While Atlanta hitters were piling up 18 hits and 14 runs against San Diego on Tuesday night, Sean Newcomb was on the mound continuing to build his case as a horse to ride on the long road ahead for the first-place Braves. The former Mississippi Braves star improved to 7-1 and trimmed his ERA to 2.49 with six shutout innings against the Padres. The 6-foot-5, 255-pound left-hander doesn’t throw exceptionally hard, but his off-speed stuff has been outstanding. “Every time he goes on the mound, you’re pretty confident we are going to get the win that day,” Freddie Freeman said in an mlb.com article. “He’s been lights-out for a long time.” Newcomb was up-and-down during his 2016 campaign as a highly rated prospect with the M-Braves, finishing 8-7 with a 3.86 while going to the post 27 times. The 15th overall pick out of Hartford by the Los Angeles Angels in 2014, he was moved to Atlanta in the Andrelton Simmons deal in 2015. Of all the former M-Braves starting pitchers who’ve gone on to the big leagues – and there are quite a few – Julio Teheran has had the most sustained success.
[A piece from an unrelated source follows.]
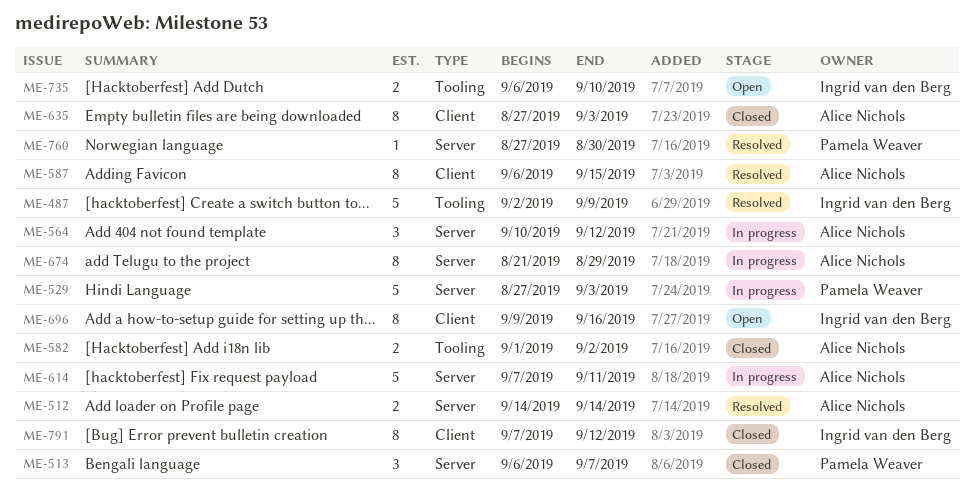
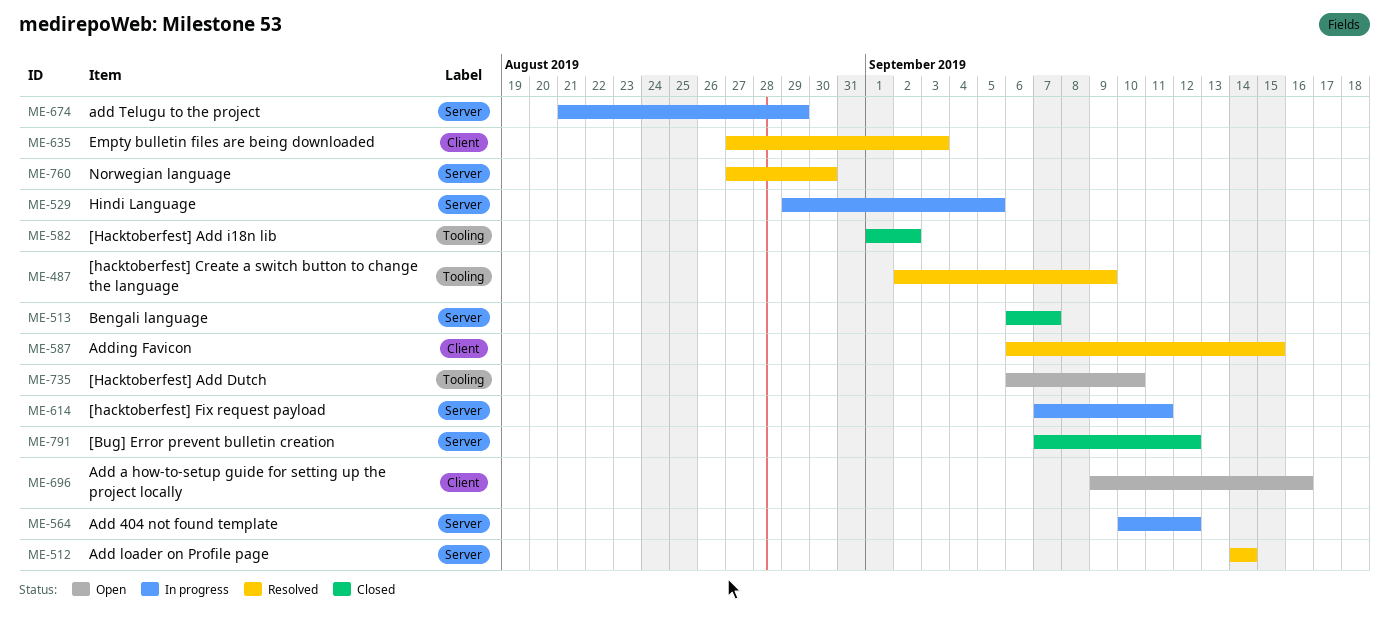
ME-529, start: Aug 27 -> Aug 29
ME-529, due: Sep 3 -> Sep 5
ME-635, status: Closed -> Resolved
ME-791, label: Client -> Server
He is 62-57 with a 3.64 ERA in 178 appearances the last eight years for Atlanta. (Charlie Morton, now with Houston, has the most wins with 67 – and a World Series ring – but his career has been more spotty — 79 losses, 4.30 ERA.) Teheran has been an All-Star, but is he truly an ace? He has a 4.31 ERA this year and just went on the disabled list. Mike Foltynewicz is 5-3 with a 2.22 ERA but has an erratic track record. Veteran Brandon McCarthy is a back-end guy. Yes, the Braves have a great lineup, but their rotation is a concern. Newcomb’s emergence as a potential ace could be huge as the Braves wait for more of their young guns to develop.